Records supplied ::
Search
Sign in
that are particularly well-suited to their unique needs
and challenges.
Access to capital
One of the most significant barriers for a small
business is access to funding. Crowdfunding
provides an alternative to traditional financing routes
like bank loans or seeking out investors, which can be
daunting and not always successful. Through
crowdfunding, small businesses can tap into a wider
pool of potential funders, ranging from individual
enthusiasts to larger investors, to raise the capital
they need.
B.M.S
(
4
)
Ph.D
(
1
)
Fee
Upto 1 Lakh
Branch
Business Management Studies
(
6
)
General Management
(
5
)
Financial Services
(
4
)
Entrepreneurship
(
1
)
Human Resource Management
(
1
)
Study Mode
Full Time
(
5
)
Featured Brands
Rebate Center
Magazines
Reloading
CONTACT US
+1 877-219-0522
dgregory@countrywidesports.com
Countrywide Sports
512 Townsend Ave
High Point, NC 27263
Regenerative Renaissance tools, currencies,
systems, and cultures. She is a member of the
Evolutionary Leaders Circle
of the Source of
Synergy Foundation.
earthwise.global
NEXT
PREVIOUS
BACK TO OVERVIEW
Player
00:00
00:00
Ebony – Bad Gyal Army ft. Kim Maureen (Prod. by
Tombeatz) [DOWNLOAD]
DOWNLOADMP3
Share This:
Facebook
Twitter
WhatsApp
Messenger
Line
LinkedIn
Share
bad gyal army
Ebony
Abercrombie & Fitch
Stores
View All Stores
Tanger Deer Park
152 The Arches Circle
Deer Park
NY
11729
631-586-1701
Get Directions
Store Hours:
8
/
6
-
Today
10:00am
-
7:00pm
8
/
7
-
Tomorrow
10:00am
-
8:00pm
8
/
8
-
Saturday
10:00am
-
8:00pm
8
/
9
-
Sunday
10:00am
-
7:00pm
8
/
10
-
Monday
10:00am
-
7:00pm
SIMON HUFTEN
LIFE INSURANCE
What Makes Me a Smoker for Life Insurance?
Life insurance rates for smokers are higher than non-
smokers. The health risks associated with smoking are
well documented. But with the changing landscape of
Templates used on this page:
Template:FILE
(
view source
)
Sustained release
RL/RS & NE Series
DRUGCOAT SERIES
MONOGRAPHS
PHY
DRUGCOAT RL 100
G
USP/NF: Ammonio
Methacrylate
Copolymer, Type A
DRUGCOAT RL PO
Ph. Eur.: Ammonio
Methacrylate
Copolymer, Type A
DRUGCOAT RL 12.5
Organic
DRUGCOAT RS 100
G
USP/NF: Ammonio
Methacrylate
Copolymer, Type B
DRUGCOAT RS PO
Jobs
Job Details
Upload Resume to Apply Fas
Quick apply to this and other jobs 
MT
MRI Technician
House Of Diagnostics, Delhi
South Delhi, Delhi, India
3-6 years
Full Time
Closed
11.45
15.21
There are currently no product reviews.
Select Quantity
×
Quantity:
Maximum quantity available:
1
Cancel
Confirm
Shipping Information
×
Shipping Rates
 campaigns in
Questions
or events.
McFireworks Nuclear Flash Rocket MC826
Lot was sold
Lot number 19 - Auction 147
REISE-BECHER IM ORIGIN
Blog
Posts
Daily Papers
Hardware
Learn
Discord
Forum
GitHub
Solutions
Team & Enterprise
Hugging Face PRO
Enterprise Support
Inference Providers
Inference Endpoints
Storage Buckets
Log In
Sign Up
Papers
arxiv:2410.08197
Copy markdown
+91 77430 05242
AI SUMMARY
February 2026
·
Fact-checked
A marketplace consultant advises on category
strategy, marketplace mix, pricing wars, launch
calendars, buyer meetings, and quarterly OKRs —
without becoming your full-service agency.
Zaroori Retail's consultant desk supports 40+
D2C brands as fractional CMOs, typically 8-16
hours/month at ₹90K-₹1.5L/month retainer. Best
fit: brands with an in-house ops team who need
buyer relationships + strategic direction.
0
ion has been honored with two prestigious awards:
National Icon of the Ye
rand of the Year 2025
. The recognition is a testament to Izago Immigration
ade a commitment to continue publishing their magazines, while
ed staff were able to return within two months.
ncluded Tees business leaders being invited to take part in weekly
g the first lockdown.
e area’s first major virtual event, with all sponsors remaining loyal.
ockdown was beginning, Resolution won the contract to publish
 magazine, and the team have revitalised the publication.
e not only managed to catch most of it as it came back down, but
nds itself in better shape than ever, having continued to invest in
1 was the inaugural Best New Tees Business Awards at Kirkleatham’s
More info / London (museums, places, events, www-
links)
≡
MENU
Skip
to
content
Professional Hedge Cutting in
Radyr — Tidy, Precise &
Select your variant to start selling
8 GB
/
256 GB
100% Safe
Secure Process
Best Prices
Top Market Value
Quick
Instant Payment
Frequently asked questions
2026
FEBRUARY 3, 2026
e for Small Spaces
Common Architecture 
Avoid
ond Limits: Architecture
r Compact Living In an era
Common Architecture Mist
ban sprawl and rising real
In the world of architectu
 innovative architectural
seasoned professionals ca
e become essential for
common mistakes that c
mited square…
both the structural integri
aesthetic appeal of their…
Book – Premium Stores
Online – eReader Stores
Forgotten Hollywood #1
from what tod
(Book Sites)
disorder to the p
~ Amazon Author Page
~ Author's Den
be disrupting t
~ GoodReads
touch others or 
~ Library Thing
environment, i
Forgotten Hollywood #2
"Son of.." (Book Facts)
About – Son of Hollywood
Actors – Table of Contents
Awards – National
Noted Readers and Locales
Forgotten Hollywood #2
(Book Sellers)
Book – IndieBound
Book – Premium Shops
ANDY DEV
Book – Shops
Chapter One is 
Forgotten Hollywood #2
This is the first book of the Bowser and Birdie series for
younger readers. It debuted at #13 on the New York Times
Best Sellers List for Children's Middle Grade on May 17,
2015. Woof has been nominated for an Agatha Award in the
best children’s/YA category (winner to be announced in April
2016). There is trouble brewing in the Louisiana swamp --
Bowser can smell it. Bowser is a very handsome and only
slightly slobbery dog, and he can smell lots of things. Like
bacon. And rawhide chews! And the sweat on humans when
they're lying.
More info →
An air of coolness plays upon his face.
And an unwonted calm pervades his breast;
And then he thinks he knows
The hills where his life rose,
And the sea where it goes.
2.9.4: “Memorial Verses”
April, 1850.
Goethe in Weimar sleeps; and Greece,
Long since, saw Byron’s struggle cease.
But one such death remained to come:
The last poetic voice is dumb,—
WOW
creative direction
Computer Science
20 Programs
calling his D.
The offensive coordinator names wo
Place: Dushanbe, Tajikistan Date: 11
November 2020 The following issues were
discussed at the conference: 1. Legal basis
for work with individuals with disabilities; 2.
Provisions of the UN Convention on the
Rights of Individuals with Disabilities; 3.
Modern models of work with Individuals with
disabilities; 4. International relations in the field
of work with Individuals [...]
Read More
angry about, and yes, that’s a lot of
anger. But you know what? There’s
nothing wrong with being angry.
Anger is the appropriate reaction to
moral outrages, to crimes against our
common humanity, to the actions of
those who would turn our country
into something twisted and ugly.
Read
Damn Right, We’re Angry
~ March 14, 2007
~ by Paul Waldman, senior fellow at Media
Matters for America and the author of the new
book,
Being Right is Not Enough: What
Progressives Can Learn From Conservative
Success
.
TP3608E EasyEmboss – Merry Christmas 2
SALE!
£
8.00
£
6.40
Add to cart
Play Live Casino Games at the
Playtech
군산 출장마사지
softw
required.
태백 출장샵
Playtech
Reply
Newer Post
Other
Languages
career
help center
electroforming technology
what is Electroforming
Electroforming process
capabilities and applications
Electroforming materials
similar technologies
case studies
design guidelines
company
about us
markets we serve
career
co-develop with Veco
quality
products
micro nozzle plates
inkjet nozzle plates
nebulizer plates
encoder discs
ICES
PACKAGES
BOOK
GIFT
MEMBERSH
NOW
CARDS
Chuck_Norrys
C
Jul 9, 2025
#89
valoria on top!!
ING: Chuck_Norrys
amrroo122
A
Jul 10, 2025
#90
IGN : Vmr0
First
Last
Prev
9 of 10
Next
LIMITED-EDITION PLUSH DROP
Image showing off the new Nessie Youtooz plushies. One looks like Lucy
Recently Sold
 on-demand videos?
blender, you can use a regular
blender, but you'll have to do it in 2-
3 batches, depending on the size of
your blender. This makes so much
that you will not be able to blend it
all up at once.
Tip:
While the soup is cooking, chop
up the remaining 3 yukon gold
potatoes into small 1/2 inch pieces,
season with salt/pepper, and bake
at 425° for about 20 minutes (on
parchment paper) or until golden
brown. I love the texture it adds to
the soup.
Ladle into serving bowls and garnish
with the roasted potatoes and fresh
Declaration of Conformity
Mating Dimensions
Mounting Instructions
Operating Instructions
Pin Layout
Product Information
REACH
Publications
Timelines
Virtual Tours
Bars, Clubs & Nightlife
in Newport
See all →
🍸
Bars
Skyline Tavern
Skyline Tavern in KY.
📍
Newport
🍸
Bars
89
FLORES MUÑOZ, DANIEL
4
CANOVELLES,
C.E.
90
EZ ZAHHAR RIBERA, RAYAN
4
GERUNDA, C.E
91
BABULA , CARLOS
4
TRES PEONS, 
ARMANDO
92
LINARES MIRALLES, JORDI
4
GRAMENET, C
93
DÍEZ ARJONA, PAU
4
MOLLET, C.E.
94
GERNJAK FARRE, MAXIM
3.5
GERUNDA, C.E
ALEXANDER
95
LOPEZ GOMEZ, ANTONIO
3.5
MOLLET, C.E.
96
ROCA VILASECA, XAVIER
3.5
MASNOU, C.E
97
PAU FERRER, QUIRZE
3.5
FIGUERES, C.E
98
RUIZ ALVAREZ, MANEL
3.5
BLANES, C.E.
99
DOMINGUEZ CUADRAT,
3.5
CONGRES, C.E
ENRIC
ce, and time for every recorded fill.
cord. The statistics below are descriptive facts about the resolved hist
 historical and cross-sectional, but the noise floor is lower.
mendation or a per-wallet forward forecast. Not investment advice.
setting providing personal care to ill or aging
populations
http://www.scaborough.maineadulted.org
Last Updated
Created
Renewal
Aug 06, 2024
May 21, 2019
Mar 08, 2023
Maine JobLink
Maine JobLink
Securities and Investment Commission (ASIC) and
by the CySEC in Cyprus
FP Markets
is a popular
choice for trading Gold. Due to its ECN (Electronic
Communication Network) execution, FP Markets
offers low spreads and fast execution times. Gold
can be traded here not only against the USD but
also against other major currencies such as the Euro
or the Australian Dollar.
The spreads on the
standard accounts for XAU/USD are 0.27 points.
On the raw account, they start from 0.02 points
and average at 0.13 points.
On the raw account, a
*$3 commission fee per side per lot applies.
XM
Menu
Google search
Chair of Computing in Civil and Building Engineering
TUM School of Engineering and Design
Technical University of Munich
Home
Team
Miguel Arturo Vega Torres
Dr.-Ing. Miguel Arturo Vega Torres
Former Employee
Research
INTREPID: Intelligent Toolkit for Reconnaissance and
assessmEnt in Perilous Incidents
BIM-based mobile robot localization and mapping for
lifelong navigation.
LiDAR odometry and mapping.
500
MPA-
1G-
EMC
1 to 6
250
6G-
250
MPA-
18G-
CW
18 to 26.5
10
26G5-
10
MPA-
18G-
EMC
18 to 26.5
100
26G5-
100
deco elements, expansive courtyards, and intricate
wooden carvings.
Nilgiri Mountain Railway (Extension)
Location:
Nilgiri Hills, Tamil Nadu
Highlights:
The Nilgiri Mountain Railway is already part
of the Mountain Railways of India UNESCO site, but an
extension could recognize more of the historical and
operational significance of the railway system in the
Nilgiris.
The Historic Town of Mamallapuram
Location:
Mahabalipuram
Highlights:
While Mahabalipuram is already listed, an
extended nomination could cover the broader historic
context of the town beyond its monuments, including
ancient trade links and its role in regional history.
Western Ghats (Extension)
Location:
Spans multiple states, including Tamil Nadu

Prompt :: Copy the stretch from the start of the records through the line containing "512 Townsend Ave", keeping every line identical.

Answer box ::
Search
Sign in
that are particularly well-suited to their unique needs
and challenges.
Access to capital
One of the most significant barriers for a small
business is access to funding. Crowdfunding
provides an alternative to traditional financing routes
like bank loans or seeking out investors, which can be
daunting and not always successful. Through
crowdfunding, small businesses can tap into a wider
pool of potential funders, ranging from individual
enthusiasts to larger investors, to raise the capital
they need.
B.M.S
(
4
)
Ph.D
(
1
)
Fee
Upto 1 Lakh
Branch
Business Management Studies
(
6
)
General Management
(
5
)
Financial Services
(
4
)
Entrepreneurship
(
1
)
Human Resource Management
(
1
)
Study Mode
Full Time
(
5
)
Featured Brands
Rebate Center
Magazines
Reloading
CONTACT US
+1 877-219-0522
dgregory@countrywidesports.com
Countrywide Sports
512 Townsend Ave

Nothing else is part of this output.